At the very least, try searching for your question or topic, or see if it's listed in the A-Z index; log into Handshake to see what opportunities are currently available, and look through the extensive Employer & Industry Guides.

Better to do a little preparation - you may feel frustrated if you make the effort to come to the Career Center only to find that the answer to your question was a few mouse clicks away. Furthermore, if you do some research in advance you'll be able to focus the session around more interesting topics, such as how how to put together a resume if you don't have much work experience or how you can tailor your resume to a specific job.

Arrive On Time

This point may seem obvious, but students often forget to factor in travel-time to the Career Center, or assume that it operates on "Berkeley Time." If you do show up late, the best possible scenario is that you now have 20 minutes instead of 30 minutes to discuss your situation.

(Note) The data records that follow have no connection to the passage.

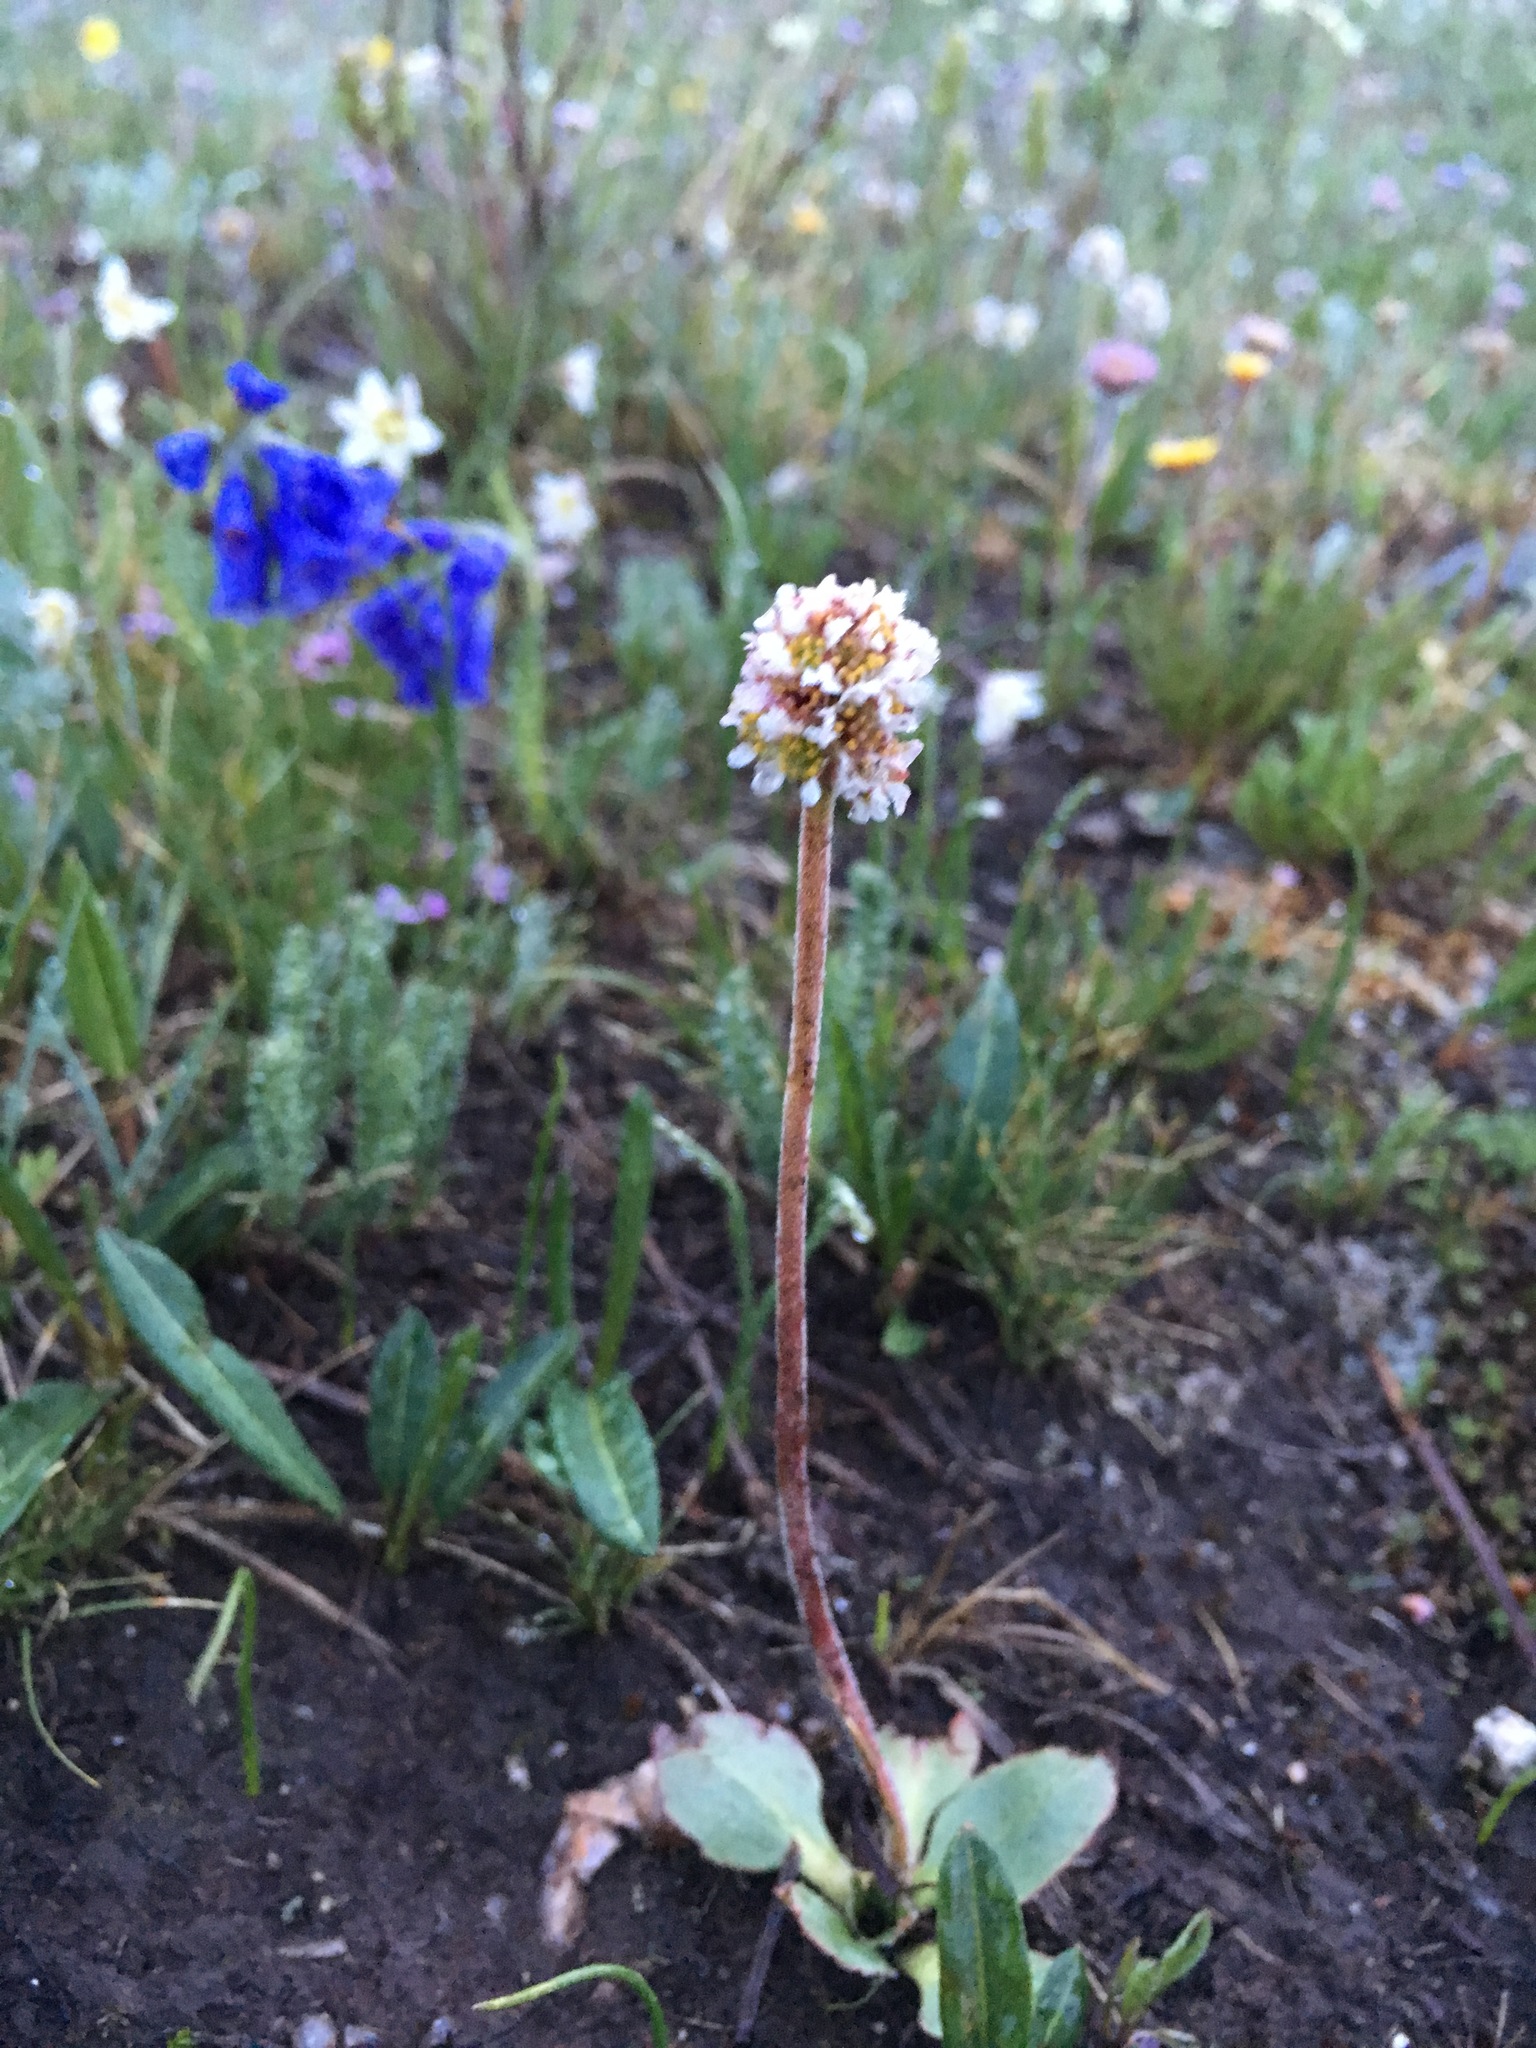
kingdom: Plantae
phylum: Tracheophyta
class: Magnoliopsida
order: Saxifragales
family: Saxifragaceae
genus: Micranthes
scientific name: Micranthes rhomboidea
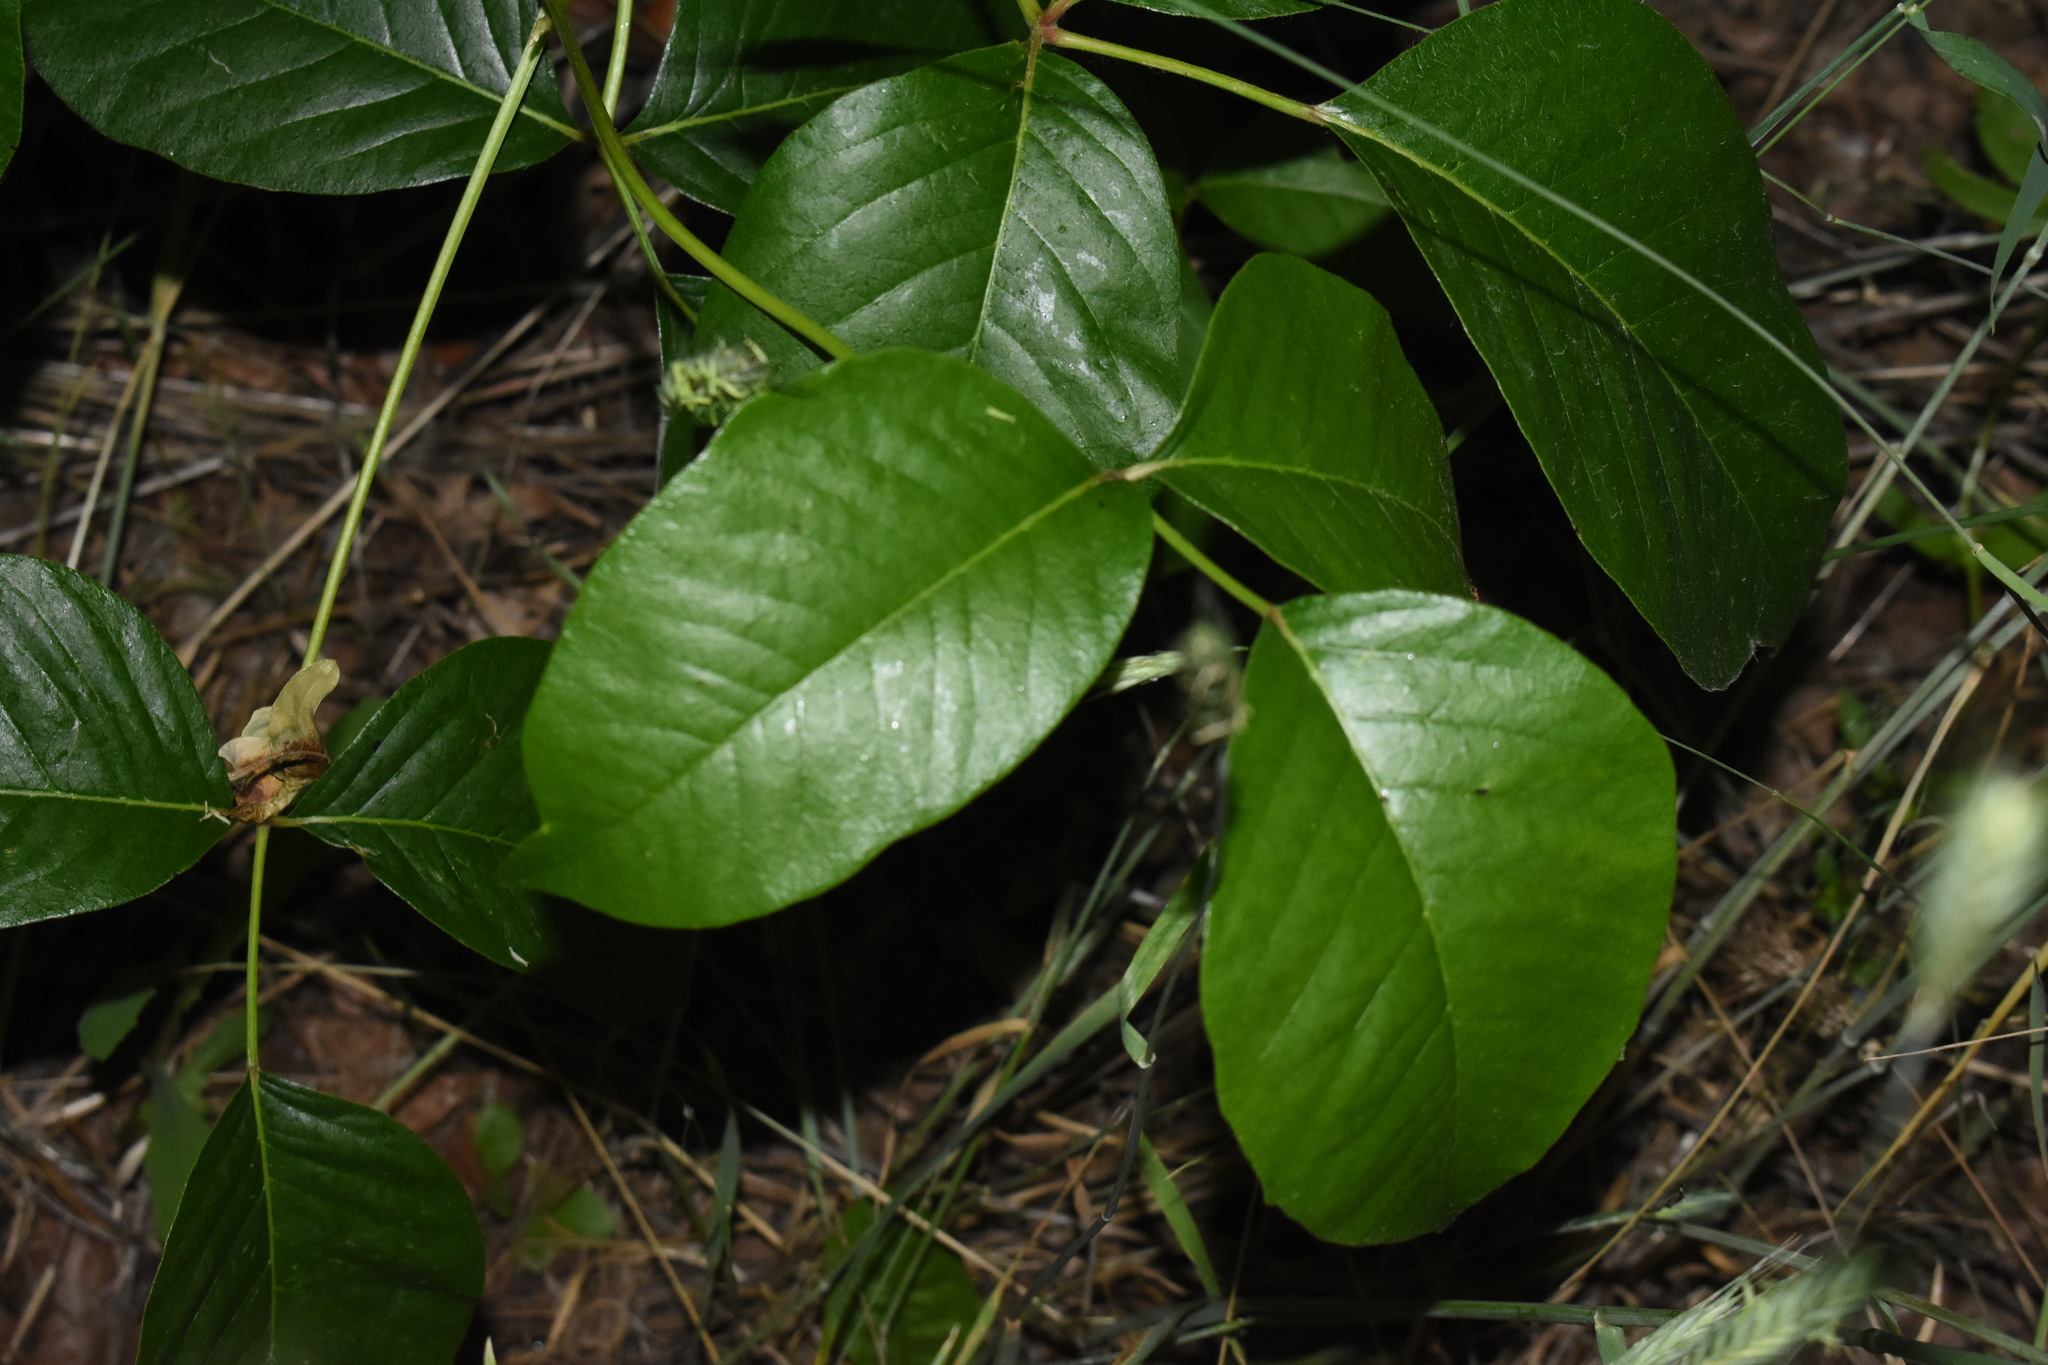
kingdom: Plantae
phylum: Tracheophyta
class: Magnoliopsida
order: Sapindales
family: Anacardiaceae
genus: Toxicodendron
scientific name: Toxicodendron rydbergii
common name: Rydberg's poison-ivy
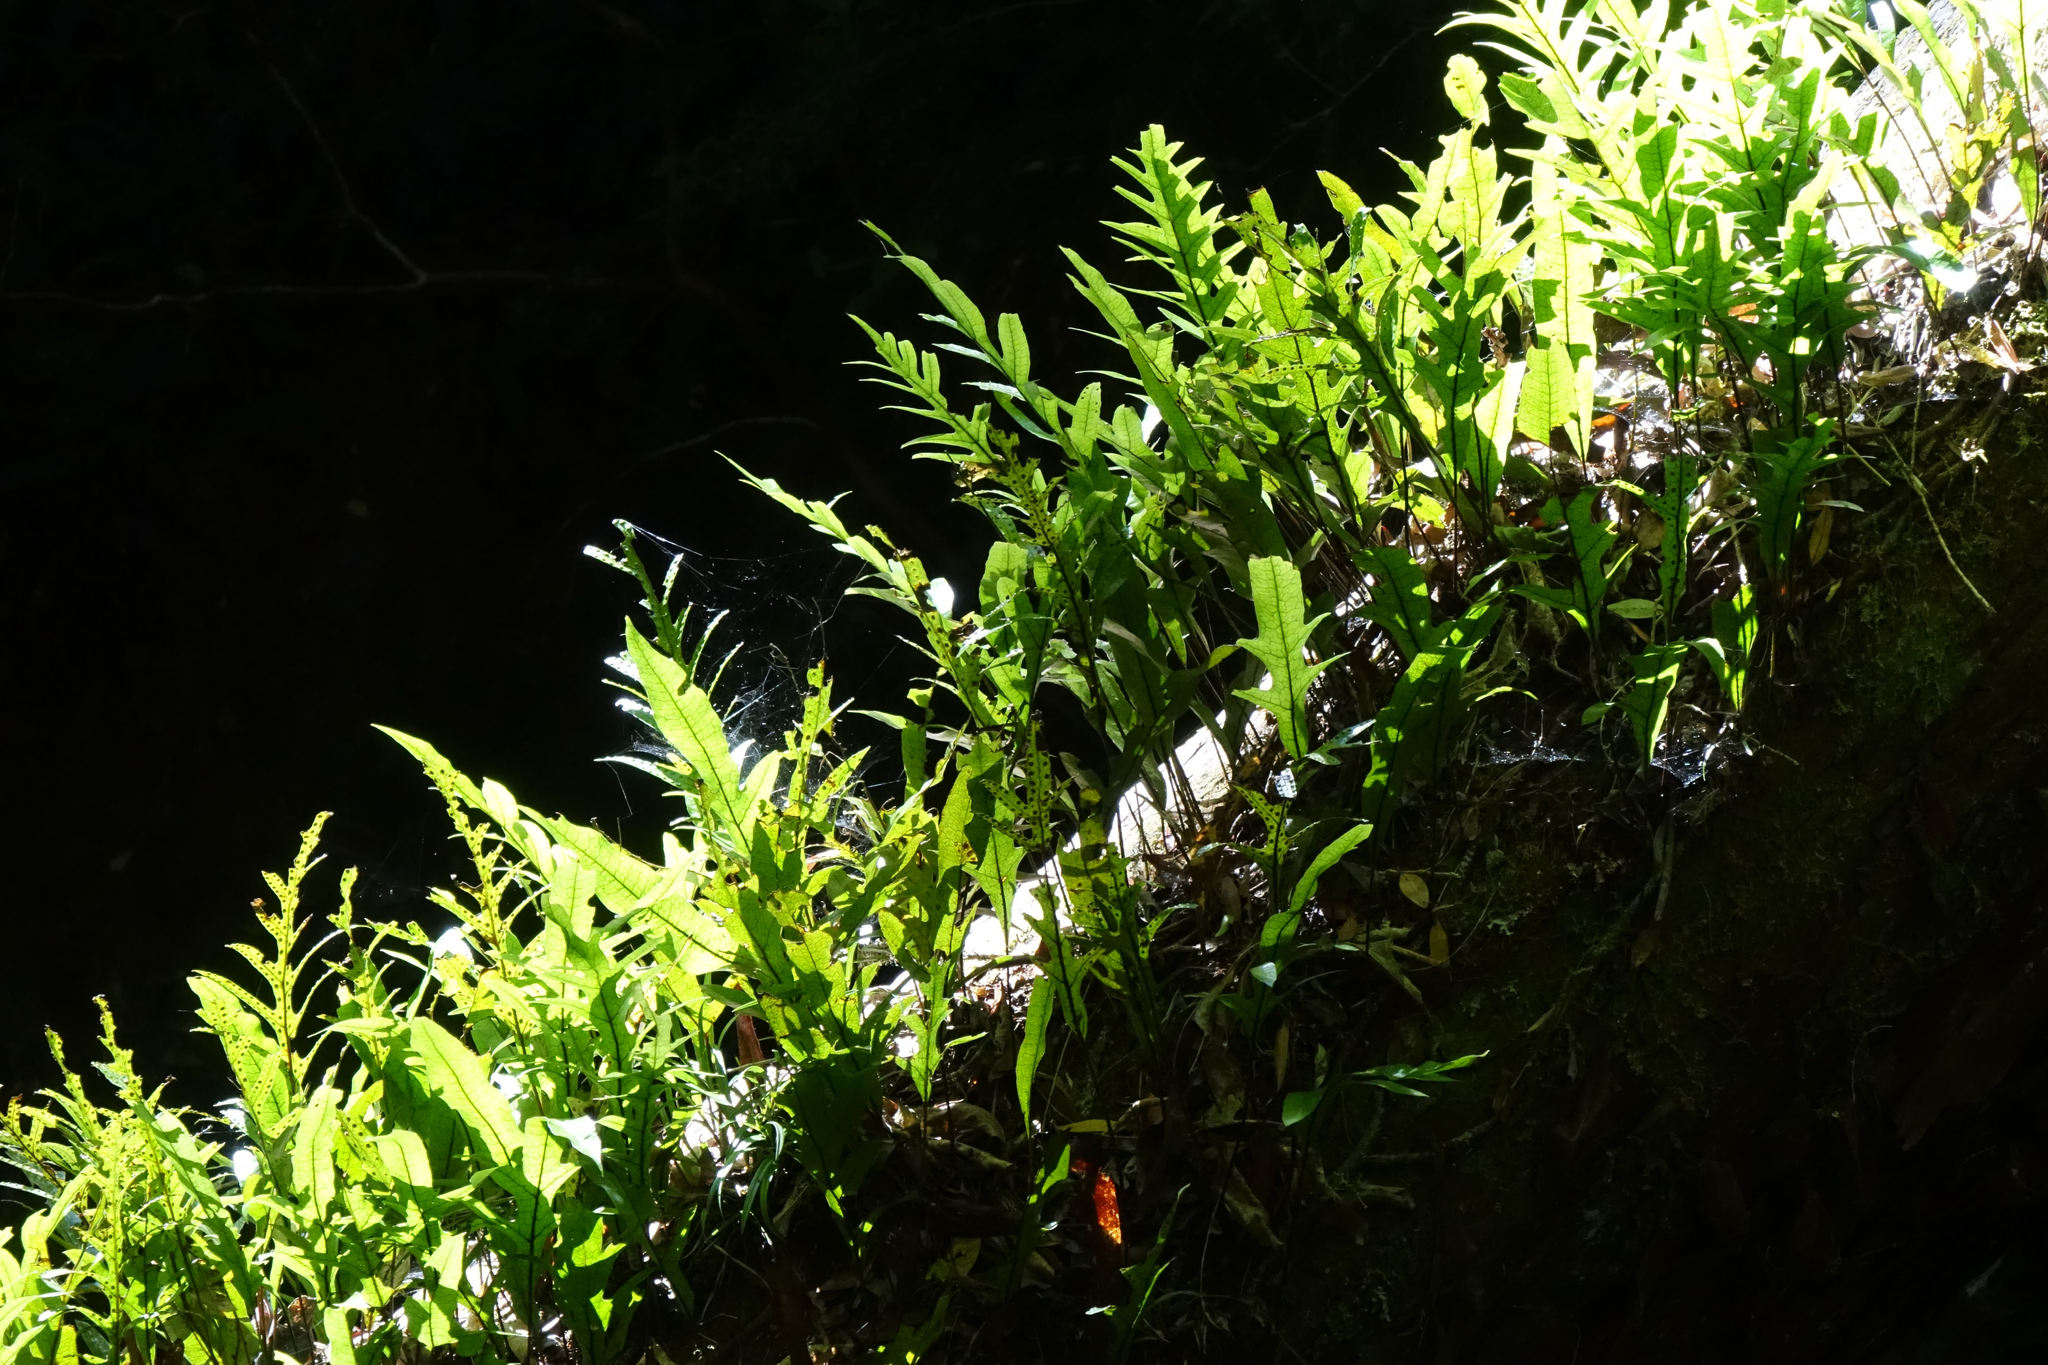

The worst case scenario is that the counselor is unable to meet with you once you are over 10 minutes late for your appointment. Either way, you're the one who suffers. Why not just plan ahead and show up on time?

Come Back!

Wait, you're not done yet! Just because you are now the proud owner of an edgy, streamlined resume doesn't mean that you've exhausted the Career Center's resources. We offer something relevant for every phase of your development, college and beyond.

Even if you first came in for a quick fix, over time your goals, interests and needs are likely to shift and evolve, giving rise to new questions and concerns. A return visit with your counselor will help you feel like you are accomplishing your goals and moving toward a satisfying career, and at the very least, getting the resources you need to get to where you want to go.